### ASSIGNED TASK
Reproduce word for word the lines of the listing from the first one through the one with "Zaproszenie", omitting every picture.

━━━━━━

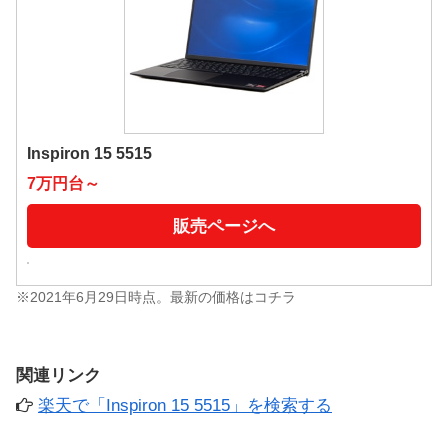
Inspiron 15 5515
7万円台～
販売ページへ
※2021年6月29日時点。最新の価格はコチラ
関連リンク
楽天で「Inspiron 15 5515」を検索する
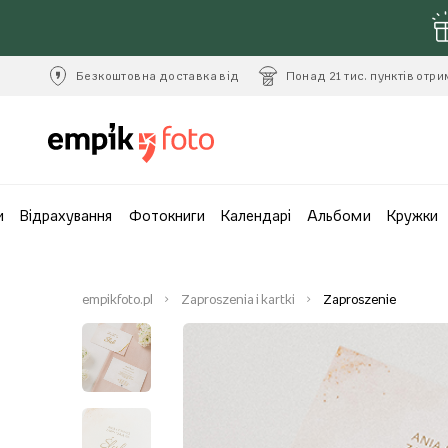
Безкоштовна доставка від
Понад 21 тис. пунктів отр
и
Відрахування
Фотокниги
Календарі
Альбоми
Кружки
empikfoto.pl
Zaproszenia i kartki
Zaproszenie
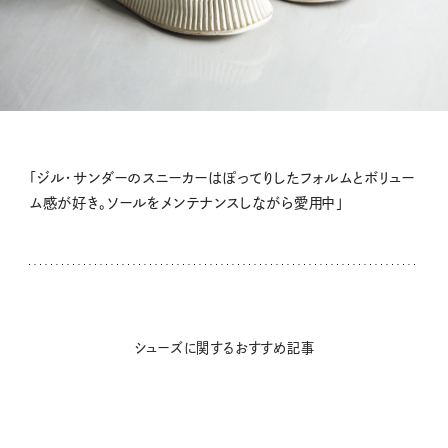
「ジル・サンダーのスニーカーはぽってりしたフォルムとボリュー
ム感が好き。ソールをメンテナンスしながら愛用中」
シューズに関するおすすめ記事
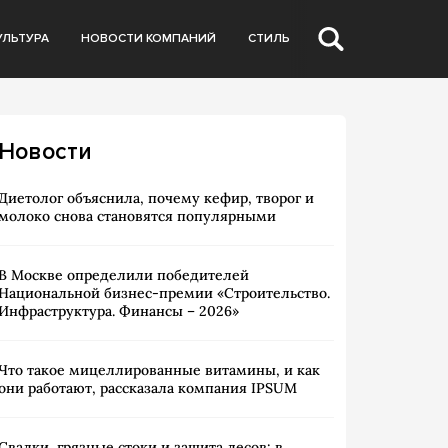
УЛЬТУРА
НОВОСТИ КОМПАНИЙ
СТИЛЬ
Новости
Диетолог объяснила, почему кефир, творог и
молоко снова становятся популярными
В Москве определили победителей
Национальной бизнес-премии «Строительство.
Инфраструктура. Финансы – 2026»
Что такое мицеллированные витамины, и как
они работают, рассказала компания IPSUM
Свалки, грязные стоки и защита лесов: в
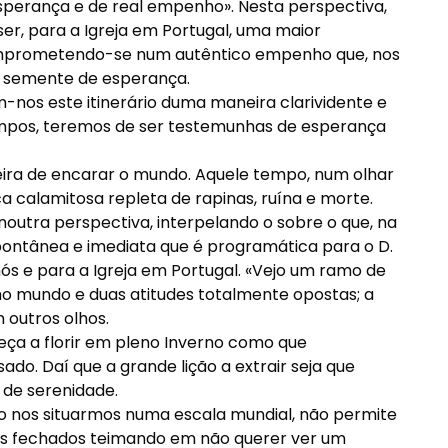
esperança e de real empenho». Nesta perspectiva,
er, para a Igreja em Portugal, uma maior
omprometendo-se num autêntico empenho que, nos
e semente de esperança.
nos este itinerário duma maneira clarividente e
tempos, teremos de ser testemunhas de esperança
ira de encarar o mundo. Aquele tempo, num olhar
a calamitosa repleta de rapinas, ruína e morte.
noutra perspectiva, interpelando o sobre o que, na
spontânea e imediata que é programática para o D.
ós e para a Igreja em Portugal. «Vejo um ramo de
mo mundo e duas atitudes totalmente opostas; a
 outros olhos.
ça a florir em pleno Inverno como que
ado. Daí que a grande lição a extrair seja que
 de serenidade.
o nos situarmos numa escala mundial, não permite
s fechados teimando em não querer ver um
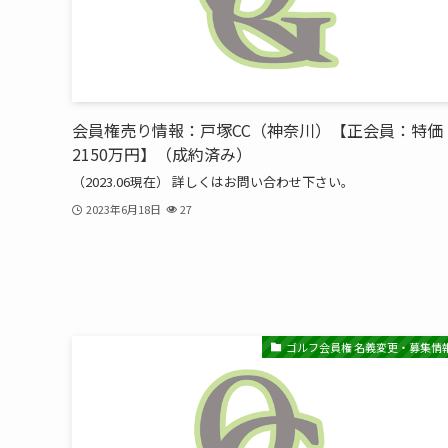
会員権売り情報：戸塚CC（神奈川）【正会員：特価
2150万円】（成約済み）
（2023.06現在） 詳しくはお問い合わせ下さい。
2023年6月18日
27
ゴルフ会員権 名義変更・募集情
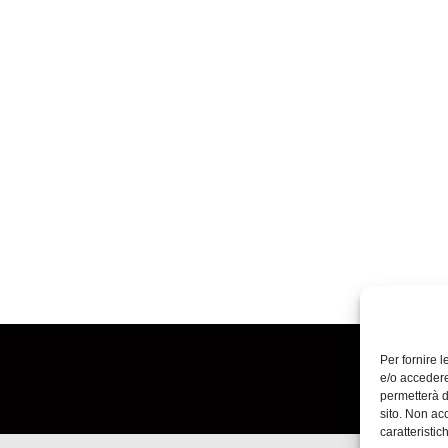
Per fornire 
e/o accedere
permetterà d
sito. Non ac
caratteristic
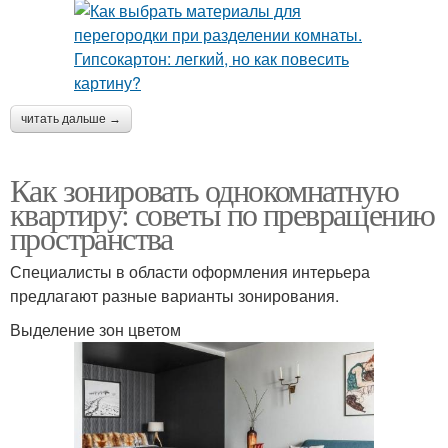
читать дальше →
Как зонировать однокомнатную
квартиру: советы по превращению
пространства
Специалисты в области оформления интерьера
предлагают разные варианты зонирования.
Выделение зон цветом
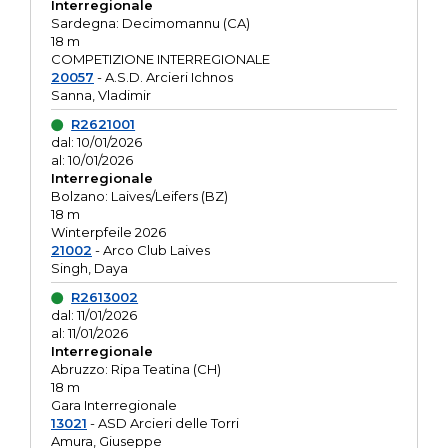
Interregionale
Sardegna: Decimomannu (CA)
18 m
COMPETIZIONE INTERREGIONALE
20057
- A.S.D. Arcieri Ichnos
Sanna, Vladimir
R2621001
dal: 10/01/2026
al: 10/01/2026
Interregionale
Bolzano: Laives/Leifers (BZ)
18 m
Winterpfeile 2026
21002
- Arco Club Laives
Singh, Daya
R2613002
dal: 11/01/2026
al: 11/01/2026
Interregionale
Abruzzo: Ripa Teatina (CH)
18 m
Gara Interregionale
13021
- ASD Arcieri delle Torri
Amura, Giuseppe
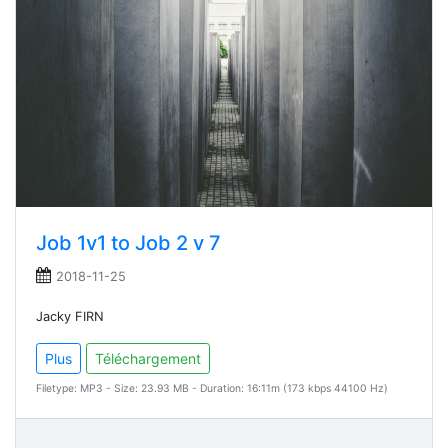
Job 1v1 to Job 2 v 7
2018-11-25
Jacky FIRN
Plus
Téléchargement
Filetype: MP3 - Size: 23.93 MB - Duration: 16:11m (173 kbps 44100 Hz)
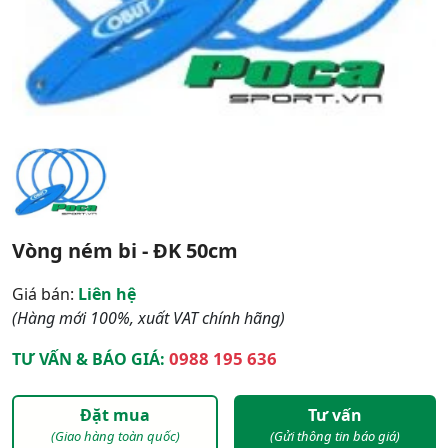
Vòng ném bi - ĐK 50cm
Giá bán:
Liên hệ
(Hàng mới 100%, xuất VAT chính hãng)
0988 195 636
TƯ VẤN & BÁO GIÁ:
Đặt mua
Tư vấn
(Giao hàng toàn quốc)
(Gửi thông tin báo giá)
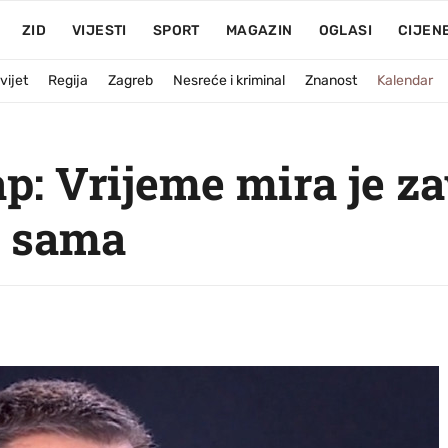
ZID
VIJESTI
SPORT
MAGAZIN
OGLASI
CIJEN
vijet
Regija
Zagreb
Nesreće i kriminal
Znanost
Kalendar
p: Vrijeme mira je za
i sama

━━━━━━

### REPLY TO THE EXERCISE
Inspiron 15 5515
7万円台～
販売ページへ
※2021年6月29日時点。最新の価格はコチラ
関連リンク
楽天で「Inspiron 15 5515」を検索する
Безкоштовна доставка від
Понад 21 тис. пунктів отр
и
Відрахування
Фотокниги
Календарі
Альбоми
Кружки
empikfoto.pl
Zaproszenia i kartki
Zaproszenie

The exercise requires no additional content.